#### Material to process:
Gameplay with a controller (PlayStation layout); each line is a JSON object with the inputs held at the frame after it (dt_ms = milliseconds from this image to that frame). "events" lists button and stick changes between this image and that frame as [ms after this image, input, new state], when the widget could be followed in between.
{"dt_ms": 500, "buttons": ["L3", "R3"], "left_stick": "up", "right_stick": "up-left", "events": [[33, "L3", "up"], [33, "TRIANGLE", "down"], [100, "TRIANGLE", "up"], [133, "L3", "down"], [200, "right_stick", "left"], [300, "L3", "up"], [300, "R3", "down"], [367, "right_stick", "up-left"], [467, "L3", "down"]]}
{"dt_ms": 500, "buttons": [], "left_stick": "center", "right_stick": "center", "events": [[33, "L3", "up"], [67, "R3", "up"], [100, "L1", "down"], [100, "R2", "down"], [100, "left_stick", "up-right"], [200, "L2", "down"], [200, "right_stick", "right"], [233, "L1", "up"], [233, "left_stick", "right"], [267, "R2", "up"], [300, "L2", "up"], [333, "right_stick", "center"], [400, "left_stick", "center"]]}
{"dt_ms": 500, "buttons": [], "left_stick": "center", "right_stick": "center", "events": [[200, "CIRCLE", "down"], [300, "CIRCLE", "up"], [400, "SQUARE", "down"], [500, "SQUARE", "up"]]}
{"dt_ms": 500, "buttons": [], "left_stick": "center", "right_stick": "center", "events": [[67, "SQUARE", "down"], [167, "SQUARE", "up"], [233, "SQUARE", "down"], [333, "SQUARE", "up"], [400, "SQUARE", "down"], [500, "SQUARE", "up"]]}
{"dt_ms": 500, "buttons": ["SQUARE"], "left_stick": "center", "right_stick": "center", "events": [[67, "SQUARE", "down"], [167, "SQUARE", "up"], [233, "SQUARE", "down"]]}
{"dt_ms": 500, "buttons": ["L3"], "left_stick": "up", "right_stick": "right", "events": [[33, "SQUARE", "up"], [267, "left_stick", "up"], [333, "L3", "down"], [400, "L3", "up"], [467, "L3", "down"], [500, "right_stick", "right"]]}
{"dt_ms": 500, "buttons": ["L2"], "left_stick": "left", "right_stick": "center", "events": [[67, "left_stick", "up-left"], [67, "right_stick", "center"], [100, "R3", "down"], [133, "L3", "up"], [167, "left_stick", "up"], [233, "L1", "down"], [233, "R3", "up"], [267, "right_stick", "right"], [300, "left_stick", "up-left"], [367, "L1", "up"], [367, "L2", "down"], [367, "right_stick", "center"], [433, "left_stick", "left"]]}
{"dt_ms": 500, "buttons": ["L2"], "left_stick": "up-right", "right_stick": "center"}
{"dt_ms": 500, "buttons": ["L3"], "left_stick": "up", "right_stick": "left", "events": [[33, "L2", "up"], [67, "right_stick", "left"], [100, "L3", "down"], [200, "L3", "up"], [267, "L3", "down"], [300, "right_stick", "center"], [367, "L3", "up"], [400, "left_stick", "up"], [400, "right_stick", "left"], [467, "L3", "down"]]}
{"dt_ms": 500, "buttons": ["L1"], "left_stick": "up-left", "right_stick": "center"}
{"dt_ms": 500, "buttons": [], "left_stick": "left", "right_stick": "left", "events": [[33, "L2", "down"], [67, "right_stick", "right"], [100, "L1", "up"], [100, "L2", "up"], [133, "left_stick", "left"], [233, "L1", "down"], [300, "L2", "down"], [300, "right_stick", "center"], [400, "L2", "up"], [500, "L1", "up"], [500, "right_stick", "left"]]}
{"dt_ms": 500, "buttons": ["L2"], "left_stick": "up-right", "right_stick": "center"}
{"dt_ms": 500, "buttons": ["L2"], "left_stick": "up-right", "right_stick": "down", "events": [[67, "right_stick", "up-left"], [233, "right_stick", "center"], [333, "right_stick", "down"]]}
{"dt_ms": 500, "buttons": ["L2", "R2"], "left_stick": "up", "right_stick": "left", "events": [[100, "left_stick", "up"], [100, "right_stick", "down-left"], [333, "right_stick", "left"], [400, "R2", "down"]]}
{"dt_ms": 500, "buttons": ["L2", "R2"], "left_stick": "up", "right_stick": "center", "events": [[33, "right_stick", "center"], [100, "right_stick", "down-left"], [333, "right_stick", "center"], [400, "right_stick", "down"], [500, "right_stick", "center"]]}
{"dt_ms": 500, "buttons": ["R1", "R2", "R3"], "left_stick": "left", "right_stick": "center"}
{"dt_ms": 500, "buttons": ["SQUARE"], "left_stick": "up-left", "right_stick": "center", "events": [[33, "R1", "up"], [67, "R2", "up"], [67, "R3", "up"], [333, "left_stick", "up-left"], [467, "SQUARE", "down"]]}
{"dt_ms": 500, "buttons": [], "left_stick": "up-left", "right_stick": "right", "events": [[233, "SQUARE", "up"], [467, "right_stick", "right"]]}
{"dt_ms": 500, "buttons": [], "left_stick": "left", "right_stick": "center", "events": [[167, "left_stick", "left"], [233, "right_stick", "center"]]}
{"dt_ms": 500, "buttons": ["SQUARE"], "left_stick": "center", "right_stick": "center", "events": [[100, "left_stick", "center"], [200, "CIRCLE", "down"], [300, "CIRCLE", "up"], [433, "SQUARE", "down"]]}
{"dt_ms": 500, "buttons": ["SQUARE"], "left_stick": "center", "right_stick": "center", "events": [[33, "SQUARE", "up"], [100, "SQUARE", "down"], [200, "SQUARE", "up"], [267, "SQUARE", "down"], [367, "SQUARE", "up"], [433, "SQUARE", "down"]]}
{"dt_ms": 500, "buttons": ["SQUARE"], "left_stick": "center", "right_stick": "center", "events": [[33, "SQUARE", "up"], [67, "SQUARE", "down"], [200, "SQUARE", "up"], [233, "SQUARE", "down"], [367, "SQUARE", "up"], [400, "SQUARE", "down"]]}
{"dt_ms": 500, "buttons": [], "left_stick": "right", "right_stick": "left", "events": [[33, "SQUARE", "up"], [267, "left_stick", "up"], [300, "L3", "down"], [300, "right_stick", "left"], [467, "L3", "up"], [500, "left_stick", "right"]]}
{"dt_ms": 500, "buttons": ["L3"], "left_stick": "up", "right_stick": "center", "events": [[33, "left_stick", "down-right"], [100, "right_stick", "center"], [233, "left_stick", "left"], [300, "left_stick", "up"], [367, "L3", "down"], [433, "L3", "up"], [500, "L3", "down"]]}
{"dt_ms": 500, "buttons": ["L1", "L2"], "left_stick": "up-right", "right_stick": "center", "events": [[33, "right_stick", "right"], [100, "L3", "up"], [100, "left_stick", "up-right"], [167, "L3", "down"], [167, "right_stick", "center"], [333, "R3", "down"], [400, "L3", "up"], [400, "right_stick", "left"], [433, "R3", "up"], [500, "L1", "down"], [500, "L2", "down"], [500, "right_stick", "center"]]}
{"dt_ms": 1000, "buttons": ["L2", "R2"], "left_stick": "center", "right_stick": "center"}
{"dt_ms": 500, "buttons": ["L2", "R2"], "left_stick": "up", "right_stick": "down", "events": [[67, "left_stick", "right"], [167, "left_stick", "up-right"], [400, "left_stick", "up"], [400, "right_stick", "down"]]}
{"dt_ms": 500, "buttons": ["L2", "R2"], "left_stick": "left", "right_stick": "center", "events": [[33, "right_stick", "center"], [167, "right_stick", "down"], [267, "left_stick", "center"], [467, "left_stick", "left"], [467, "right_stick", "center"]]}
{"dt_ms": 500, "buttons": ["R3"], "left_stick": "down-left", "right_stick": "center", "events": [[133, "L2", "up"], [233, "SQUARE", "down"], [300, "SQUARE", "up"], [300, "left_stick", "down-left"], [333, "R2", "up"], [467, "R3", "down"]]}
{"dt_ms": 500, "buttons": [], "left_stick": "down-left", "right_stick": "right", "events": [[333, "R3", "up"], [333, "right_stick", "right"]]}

#### Work to complete:
Each entry in the data should be restated exactly as it was written.

#### Completed exercise:
Gameplay with a controller (PlayStation layout); each line is a JSON object with the inputs held at the frame after it (dt_ms = milliseconds from this image to that frame). "events" lists button and stick changes between this image and that frame as [ms after this image, input, new state], when the widget could be followed in between.
{"dt_ms": 500, "buttons": ["L3", "R3"], "left_stick": "up", "right_stick": "up-left", "events": [[33, "L3", "up"], [33, "TRIANGLE", "down"], [100, "TRIANGLE", "up"], [133, "L3", "down"], [200, "right_stick", "left"], [300, "L3", "up"], [300, "R3", "down"], [367, "right_stick", "up-left"], [467, "L3", "down"]]}
{"dt_ms": 500, "buttons": [], "left_stick": "center", "right_stick": "center", "events": [[33, "L3", "up"], [67, "R3", "up"], [100, "L1", "down"], [100, "R2", "down"], [100, "left_stick", "up-right"], [200, "L2", "down"], [200, "right_stick", "right"], [233, "L1", "up"], [233, "left_stick", "right"], [267, "R2", "up"], [300, "L2", "up"], [333, "right_stick", "center"], [400, "left_stick", "center"]]}
{"dt_ms": 500, "buttons": [], "left_stick": "center", "right_stick": "center", "events": [[200, "CIRCLE", "down"], [300, "CIRCLE", "up"], [400, "SQUARE", "down"], [500, "SQUARE", "up"]]}
{"dt_ms": 500, "buttons": [], "left_stick": "center", "right_stick": "center", "events": [[67, "SQUARE", "down"], [167, "SQUARE", "up"], [233, "SQUARE", "down"], [333, "SQUARE", "up"], [400, "SQUARE", "down"], [500, "SQUARE", "up"]]}
{"dt_ms": 500, "buttons": ["SQUARE"], "left_stick": "center", "right_stick": "center", "events": [[67, "SQUARE", "down"], [167, "SQUARE", "up"], [233, "SQUARE", "down"]]}
{"dt_ms": 500, "buttons": ["L3"], "left_stick": "up", "right_stick": "right", "events": [[33, "SQUARE", "up"], [267, "left_stick", "up"], [333, "L3", "down"], [400, "L3", "up"], [467, "L3", "down"], [500, "right_stick", "right"]]}
{"dt_ms": 500, "buttons": ["L2"], "left_stick": "left", "right_stick": "center", "events": [[67, "left_stick", "up-left"], [67, "right_stick", "center"], [100, "R3", "down"], [133, "L3", "up"], [167, "left_stick", "up"], [233, "L1", "down"], [233, "R3", "up"], [267, "right_stick", "right"], [300, "left_stick", "up-left"], [367, "L1", "up"], [367, "L2", "down"], [367, "right_stick", "center"], [433, "left_stick", "left"]]}
{"dt_ms": 500, "buttons": ["L2"], "left_stick": "up-right", "right_stick": "center"}
{"dt_ms": 500, "buttons": ["L3"], "left_stick": "up", "right_stick": "left", "events": [[33, "L2", "up"], [67, "right_stick", "left"], [100, "L3", "down"], [200, "L3", "up"], [267, "L3", "down"], [300, "right_stick", "center"], [367, "L3", "up"], [400, "left_stick", "up"], [400, "right_stick", "left"], [467, "L3", "down"]]}
{"dt_ms": 500, "buttons": ["L1"], "left_stick": "up-left", "right_stick": "center"}
{"dt_ms": 500, "buttons": [], "left_stick": "left", "right_stick": "left", "events": [[33, "L2", "down"], [67, "right_stick", "right"], [100, "L1", "up"], [100, "L2", "up"], [133, "left_stick", "left"], [233, "L1", "down"], [300, "L2", "down"], [300, "right_stick", "center"], [400, "L2", "up"], [500, "L1", "up"], [500, "right_stick", "left"]]}
{"dt_ms": 500, "buttons": ["L2"], "left_stick": "up-right", "right_stick": "center"}
{"dt_ms": 500, "buttons": ["L2"], "left_stick": "up-right", "right_stick": "down", "events": [[67, "right_stick", "up-left"], [233, "right_stick", "center"], [333, "right_stick", "down"]]}
{"dt_ms": 500, "buttons": ["L2", "R2"], "left_stick": "up", "right_stick": "left", "events": [[100, "left_stick", "up"], [100, "right_stick", "down-left"], [333, "right_stick", "left"], [400, "R2", "down"]]}
{"dt_ms": 500, "buttons": ["L2", "R2"], "left_stick": "up", "right_stick": "center", "events": [[33, "right_stick", "center"], [100, "right_stick", "down-left"], [333, "right_stick", "center"], [400, "right_stick", "down"], [500, "right_stick", "center"]]}
{"dt_ms": 500, "buttons": ["R1", "R2", "R3"], "left_stick": "left", "right_stick": "center"}
{"dt_ms": 500, "buttons": ["SQUARE"], "left_stick": "up-left", "right_stick": "center", "events": [[33, "R1", "up"], [67, "R2", "up"], [67, "R3", "up"], [333, "left_stick", "up-left"], [467, "SQUARE", "down"]]}
{"dt_ms": 500, "buttons": [], "left_stick": "up-left", "right_stick": "right", "events": [[233, "SQUARE", "up"], [467, "right_stick", "right"]]}
{"dt_ms": 500, "buttons": [], "left_stick": "left", "right_stick": "center", "events": [[167, "left_stick", "left"], [233, "right_stick", "center"]]}
{"dt_ms": 500, "buttons": ["SQUARE"], "left_stick": "center", "right_stick": "center", "events": [[100, "left_stick", "center"], [200, "CIRCLE", "down"], [300, "CIRCLE", "up"], [433, "SQUARE", "down"]]}
{"dt_ms": 500, "buttons": ["SQUARE"], "left_stick": "center", "right_stick": "center", "events": [[33, "SQUARE", "up"], [100, "SQUARE", "down"], [200, "SQUARE", "up"], [267, "SQUARE", "down"], [367, "SQUARE", "up"], [433, "SQUARE", "down"]]}
{"dt_ms": 500, "buttons": ["SQUARE"], "left_stick": "center", "right_stick": "center", "events": [[33, "SQUARE", "up"], [67, "SQUARE", "down"], [200, "SQUARE", "up"], [233, "SQUARE", "down"], [367, "SQUARE", "up"], [400, "SQUARE", "down"]]}
{"dt_ms": 500, "buttons": [], "left_stick": "right", "right_stick": "left", "events": [[33, "SQUARE", "up"], [267, "left_stick", "up"], [300, "L3", "down"], [300, "right_stick", "left"], [467, "L3", "up"], [500, "left_stick", "right"]]}
{"dt_ms": 500, "buttons": ["L3"], "left_stick": "up", "right_stick": "center", "events": [[33, "left_stick", "down-right"], [100, "right_stick", "center"], [233, "left_stick", "left"], [300, "left_stick", "up"], [367, "L3", "down"], [433, "L3", "up"], [500, "L3", "down"]]}
{"dt_ms": 500, "buttons": ["L1", "L2"], "left_stick": "up-right", "right_stick": "center", "events": [[33, "right_stick", "right"], [100, "L3", "up"], [100, "left_stick", "up-right"], [167, "L3", "down"], [167, "right_stick", "center"], [333, "R3", "down"], [400, "L3", "up"], [400, "right_stick", "left"], [433, "R3", "up"], [500, "L1", "down"], [500, "L2", "down"], [500, "right_stick", "center"]]}
{"dt_ms": 1000, "buttons": ["L2", "R2"], "left_stick": "center", "right_stick": "center"}
{"dt_ms": 500, "buttons": ["L2", "R2"], "left_stick": "up", "right_stick": "down", "events": [[67, "left_stick", "right"], [167, "left_stick", "up-right"], [400, "left_stick", "up"], [400, "right_stick", "down"]]}
{"dt_ms": 500, "buttons": ["L2", "R2"], "left_stick": "left", "right_stick": "center", "events": [[33, "right_stick", "center"], [167, "right_stick", "down"], [267, "left_stick", "center"], [467, "left_stick", "left"], [467, "right_stick", "center"]]}
{"dt_ms": 500, "buttons": ["R3"], "left_stick": "down-left", "right_stick": "center", "events": [[133, "L2", "up"], [233, "SQUARE", "down"], [300, "SQUARE", "up"], [300, "left_stick", "down-left"], [333, "R2", "up"], [467, "R3", "down"]]}
{"dt_ms": 500, "buttons": [], "left_stick": "down-left", "right_stick": "right", "events": [[333, "R3", "up"], [333, "right_stick", "right"]]}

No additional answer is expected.